For Apple, Good is Not Good Enough
Verizon (NYSE:VZ) saw more customers drawn to its enhanced wireless network called 4G LTE in the first quarter, and the company’s quarterly results – released on Thursday — showed that the added boost pushed revenue above analysts’ expectations. Hidden within the earnings report was one concerning fact; Verizon Wireless, the wireless carrier subsidiary it jointly owns with Vodafone (NASDAQ:VOD), activated just 7.2 million smartphones in its first quarter, a figure well below the 9.8 million activated in the fourth.
But for Apple (NASDAQ:AAPL), that drop is not too concerning, at least not at first glance. While still posing a slight decline from the 63.3 percent share the company’s flagship smartphone commanded last quarter, iPhone activations accounted for 55.6 percent of Verizon’s total, which is still an impressive number.
With industry experts’ commentary and analysis increasingly focused on iPhone shipments, Verizon’s smartphone sales provide a case study for consumer demand for the devices in the United States. Strong competition in the smartphone market between Apple’s iOS and Google’s (NASDAQ:GOOG) Android have given these numbers special importance to analysts, but after Cirrus Logic (NASDAQ:CRUS), which is widely believed to make analog and audio chips for the iPhone and iPad, announced a weaker-than-expected forecast on Wednesday, Apple’s iPhone has been put under the microscope…
From Verizon’s numbers, analysts were able to calculate that the wireless carrier sold four million iPhones.
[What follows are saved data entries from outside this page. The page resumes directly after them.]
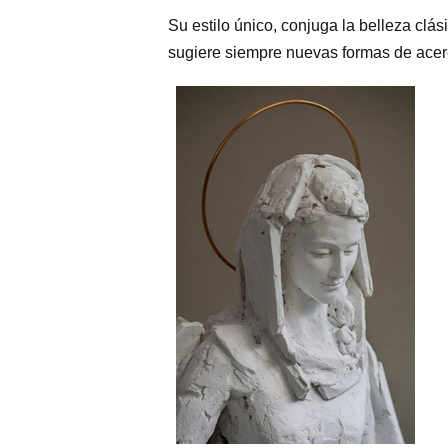
Su estilo único, conjuga la belleza clá
sugiere siempre nuevas formas de acerc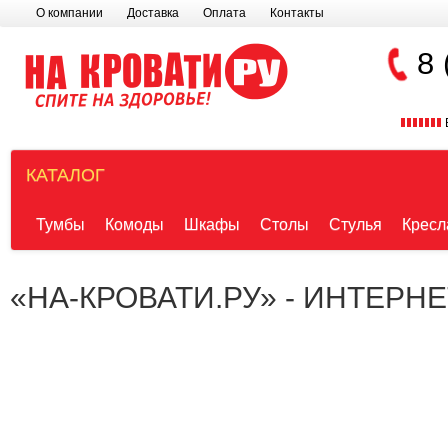
О компании
Доставка
Оплата
Контакты
8 
КАТАЛОГ
Тумбы
Комоды
Шкафы
Столы
Стулья
Кресл
«НА-КРОВАТИ.РУ» - ИНТЕРН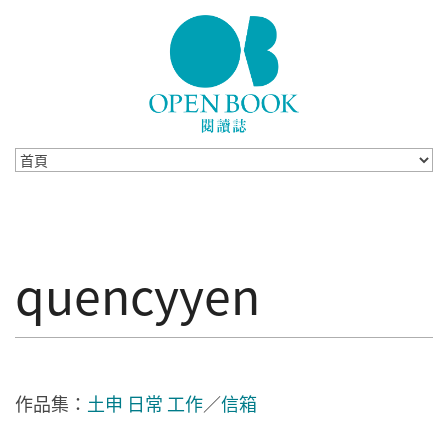
Skip to navigation
移至主內容
quencyyen
作品集：
土申 日常 工作
／
信箱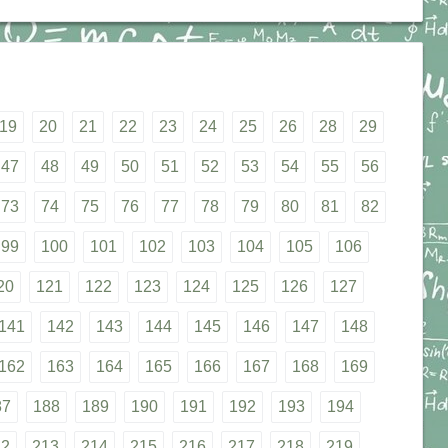
19
20
21
22
23
24
25
26
28
29
47
48
49
50
51
52
53
54
55
56
73
74
75
76
77
78
79
80
81
82
99
100
101
102
103
104
105
106
20
121
122
123
124
125
126
127
141
142
143
144
145
146
147
148
162
163
164
165
166
167
168
169
87
188
189
190
191
192
193
194
12
213
214
215
216
217
218
219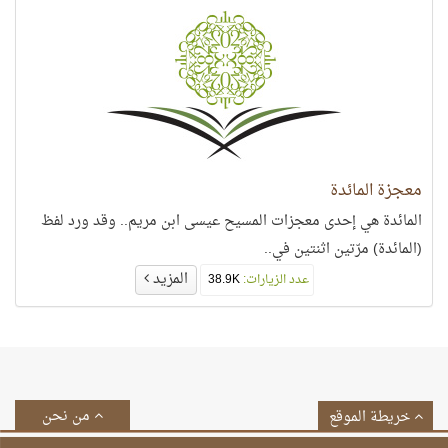
معجزة المائدة
المائدة هي إحدى معجزات المسيح عيسى ابن مريم.. وقد ورد لفظ
(المائدة) مرّتين اثنتين في..
المزيد
عدد الزيارات:
38.9K
من نحن
خريطة الموقع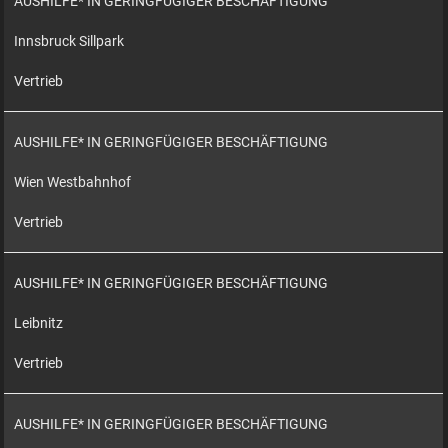
AUSHILFE* IN GERINGFÜGIGER BESCHÄFTIGUNG
Innsbruck Sillpark
Vertrieb
AUSHILFE* IN GERINGFÜGIGER BESCHÄFTIGUNG
Wien Westbahnhof
Vertrieb
AUSHILFE* IN GERINGFÜGIGER BESCHÄFTIGUNG
Leibnitz
Vertrieb
AUSHILFE* IN GERINGFÜGIGER BESCHÄFTIGUNG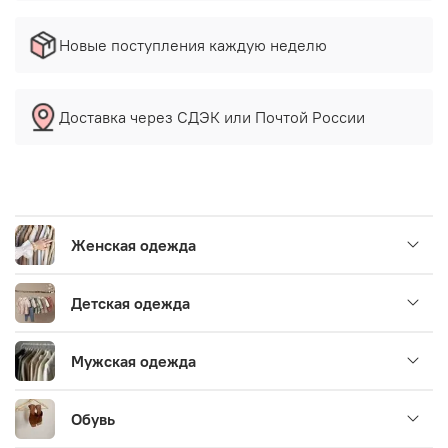
Новые поступления каждую неделю
Доставка через СДЭК или Почтой России
Женская одежда
Детская одежда
Мужская одежда
Обувь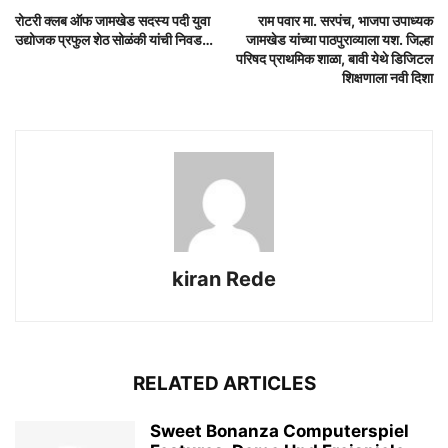
रोटरी क्लब ऑफ जामखेड सदस्य पदी युवा
राम पवार मा. सरपंच, भाजपा उपाध्यक
उद्योजक प्रफुल शेठ सोळंकी यांची निवड…
जामखेड यांच्या पाठपुराव्याला यश. जिल्हा
परिषद प्राथमिक शाळा, बावी येथे डिजिटल
शिक्षणाला नवी दिशा
kiran Rede
RELATED ARTICLES
Sweet Bonanza Computerspiel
Of those phones, about half were 4G LTE devices, meaning the iPhone 5, according to comments made by the company’s Chief Financial Officer Fran Shammo during the earnings call, as reported by AllThingsD. That means that Verizon activated one million fewer iPhone 5 units and two million fewer Apple handsets overall than it activated between September and December 2012. But, as the publication noted, the previous quarter was unique; it was not only the holiday quarter, but it was the quarter in which the iPhone 5 debuted and Apple cut the price of its legacy iPhones. Also, given that there was an intermediary involved, Verizon, all the blame cannot be put on the iPhone itself.
So, while the iPhone’s share of sales at Verizon did decrease 33 percent sequentially, they still accounted for more than half of all handsets the carrier sold. Furthermore, as Asymco’s Horace Dediu said on Twitter, iPhone shipments increased 25 percent on a year-over-year basis, and according to Topeka Capital’s Brian White, the the penetration rate of the iPhone remains above average. But still, shares of Apple continued to etch out new lows, adding to Wednesday’s losses. In afternoon trading on Thursday, shares dropped as low as $391.96.
One point to keep in mind as Apple prepares to report its quarterly earnings, wrote AllThingsD’s John Paczkowski, is that the market has already been disappointed by record-breaking but lower-than-expected iPhone sales from Verizon.